**PROVIDED TEXT:**
..........

High levels of dopamine can warp perception in all kinds of unexpected ways.
Parkinson’s drugs ‘made me gambler, thief and gay sex fiend’
A French court is set to award substantial damages to a 47-year-old father-of-two with Parkinson’s disease who was ruled to have been turned into a gambler and thief, with compulsive homosexual urges, by the drugs he was being treated with.
Didier Jambart, a French defence ministry employee, has been suing for damages of €400,000 after being prescribed with dopamine agonist drugs in a case that is being closely studied by lawyers representing Parkinson’s sufferers in Britain, the US and Canada. Like Jambart, they claim that they were provided with minimal information about the disturbing side effects, estimated to affect up to 15 per cent of those taking the drugs.
‘I could not have told this story even several months ago without breaking down,’ said Jambart. ‘I know of other dreadful examples here in France, including someone imprisoned as a result of their compulsive gambling, and of women who ended up prostituting themselves in mobile homes because of their sexual obsessions.’ He ran up gambling debts of €130,000 while stealing from his family, friends and neighbours to fund his obsession. He even sold toys belonging to his two young sons.
Dopamine agonists, which mimic the mood chemical dopamine, are used in several branded drugs commonly prescribed for Parkinson’s, a debilitating disease which affects some 120,000 people in Britain. In most cases, they successfully counter symptoms which include muscular tremors and slowness of movement.

..........

**SUPPLIED DATA:**
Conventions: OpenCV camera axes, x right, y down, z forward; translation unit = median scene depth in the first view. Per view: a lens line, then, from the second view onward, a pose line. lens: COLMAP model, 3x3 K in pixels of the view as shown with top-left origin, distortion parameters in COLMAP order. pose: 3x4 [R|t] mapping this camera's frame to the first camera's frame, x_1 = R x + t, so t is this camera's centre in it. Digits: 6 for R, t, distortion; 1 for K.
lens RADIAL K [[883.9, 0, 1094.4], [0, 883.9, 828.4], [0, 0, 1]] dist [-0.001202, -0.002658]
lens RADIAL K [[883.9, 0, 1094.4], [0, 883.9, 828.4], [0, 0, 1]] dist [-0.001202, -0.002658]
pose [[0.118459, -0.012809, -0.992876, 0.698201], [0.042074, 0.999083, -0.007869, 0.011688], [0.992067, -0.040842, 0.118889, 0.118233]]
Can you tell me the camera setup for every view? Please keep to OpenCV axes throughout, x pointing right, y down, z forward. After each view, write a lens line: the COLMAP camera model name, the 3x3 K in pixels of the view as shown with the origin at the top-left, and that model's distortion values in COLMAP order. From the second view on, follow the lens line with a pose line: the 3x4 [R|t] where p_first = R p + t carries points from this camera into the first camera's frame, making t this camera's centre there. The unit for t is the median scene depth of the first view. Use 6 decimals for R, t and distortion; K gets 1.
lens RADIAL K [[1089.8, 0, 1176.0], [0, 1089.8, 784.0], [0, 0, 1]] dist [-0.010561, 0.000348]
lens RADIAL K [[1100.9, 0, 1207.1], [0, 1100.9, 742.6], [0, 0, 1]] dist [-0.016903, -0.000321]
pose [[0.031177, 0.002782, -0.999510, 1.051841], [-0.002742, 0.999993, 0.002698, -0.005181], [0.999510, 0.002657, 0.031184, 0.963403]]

..........

**QUESTIONS TO ANSWER:**
- A) Please reproduce the Parkinson's drugs article from "Parkinson’s drugs ‘made" to "being treated with.".
- B) Answer these from the Parkinson's drugs article:
(i) What amount in damages has Didier Jambart been suing for?
(ii) How much did he run up in gambling debts?
(iii) How many people in Britain does Parkinson's disease affect?

**ANSWERS BELOW:**
- A)
Parkinson’s drugs ‘made me gambler, thief and gay sex fiend’
A French court is set to award substantial damages to a 47-year-old father-of-two with Parkinson’s disease who was ruled to have been turned into a gambler and thief, with compulsive homosexual urges, by the drugs he was being treated with.

- B)
(i) €400,000
(ii) €130,000
(iii) Some 120,000